Now this may be Deutscher’s view of Trotsky’s final words on the subject, but Trotsky seems clearly enough to have had a different opinion. The question was not unimportant. For Trotsky’s politics, in fact, it was in the final analysis decisive. The search for an analogy was part of the effort to achieve theoretical clarity on what the struggle in its fundamental aspects was about. It involved the character of the Soviet Union and therefore its defense and the nature of that defense, not to mention the ultimate socialist perspective. During the struggle itself, one grouping held that Thermidor, meaning by this the loss of proletarian power and the restoration of a bourgeois regime had already occurred. Trotsky agreed that the danger was great but that the facts showed such a restoration had not yet occurred. In 1935 he admitted a mistake in application of the historical analogy although not in the political positions taken at the time by the Left Opposition. The correct analogy, he concluded, was that the proletariat had lost political power as in the French Thermidor, but again as in the French Thermidor no restoration of the old regime had occurred — the class that had won the revolution still ruled, although vicariously. One could therefore set the date of the Soviet Thermidor as about 1924, when the triumvirate of Kamenev, Zinoviev and Stalin defeated the 1923 Opposition and entrenched themselves in power.

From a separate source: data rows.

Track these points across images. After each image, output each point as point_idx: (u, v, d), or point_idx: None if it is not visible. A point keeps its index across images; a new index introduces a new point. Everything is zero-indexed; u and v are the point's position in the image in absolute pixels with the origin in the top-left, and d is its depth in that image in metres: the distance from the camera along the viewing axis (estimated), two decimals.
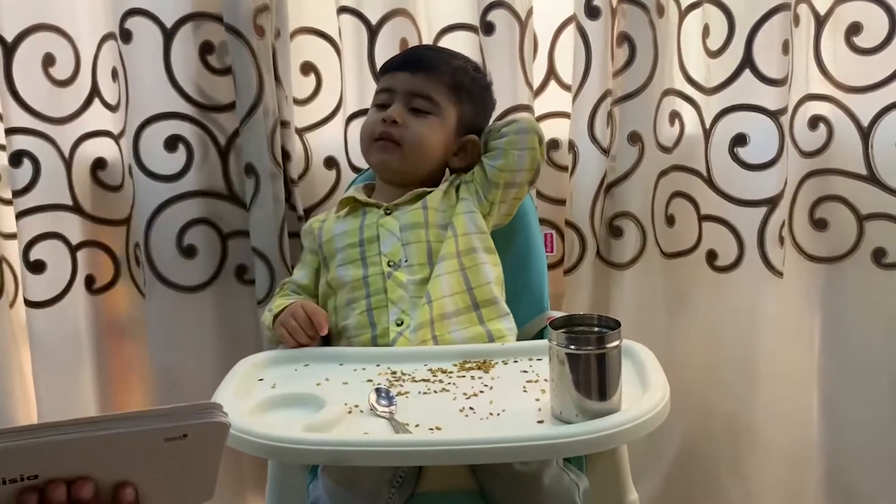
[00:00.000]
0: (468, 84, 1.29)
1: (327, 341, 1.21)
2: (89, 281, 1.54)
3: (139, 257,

It appears to me that the analogy as Trotsky finally developed it could have proved useful in Deutscher’s review of the events with which he deals in this volume. It would have been especially illuminating in showing what forces the Left Oppositionists were up against and why it was so difficult for them to find the “correct” (winning) tactic which Deutscher speculates about at each turn of events (as if a correct factional tactic could substitute for the masses!) It offers, too, a profound, materialist explanation of why the form of rule, as the degeneration set in, tended towards personal dictatorship. Standing at the opposite pole to Trotsky’s 1904 “prediction,” it is richly concrete, one of his most suggestive contributions to understanding the Soviet Union in its Stalinist phase.

Deutscher, of course, disagrees with Trotsky on the Thermidor analogy. It plays hob with all variants of the dogma that Stalinism is the logical outcome of Leninism. More immediately it conflicts with Deutscher’s own theory that a period of “primitive socialist accumulation” was inevitable, no matter how it might reek with blood and dirt, and that Stalin with his barbaric ruthlessness was peculiarly fitted to play the progressive role of carrying it out. This is the theoretical source of Deutscher’s tendency to overlook the parasitism of the bureaucratic caste and to find much good in Stalin’s rule despite the horrors which he freely recognizes.

Trotsky, on the other hand, while agreeing that the Stalinist bureaucracy was forced to defend and even to develop much that was bequeathed by the Russian Revolution, including entire planks of the platform of the Left Opposition, held that the Stalinist regime, as the Thermidorean reaction, the political regime of the parasitic caste, was the worst domestic brake on progress, the greatest internal source of danger to the workers state, and an absolute obstacle to socialist revolutions outside the Soviet Union.

In the final analysis, the difference between the two views is one of methodology. Trotsky, the dialectician, had no difficulty in combining conceptually such warring concepts, while Deutscher does not seem able even to see such a combination. The progressive aspect to be found in one of the foulest abominations in history seems to gain ascendancy when he balances accounts, although he appears to have modified his position since Khrushchev’s revelations at the Twentieth Congress.

But then our political and methodological norms are not Deutscher’s. It is unrealistic to demand that he should be a revolutionary-socialist politician as well as a conscientious historian and writer capable of telling an enthralling story well. We are grateful for his book and do not hesitate to recommend it highly.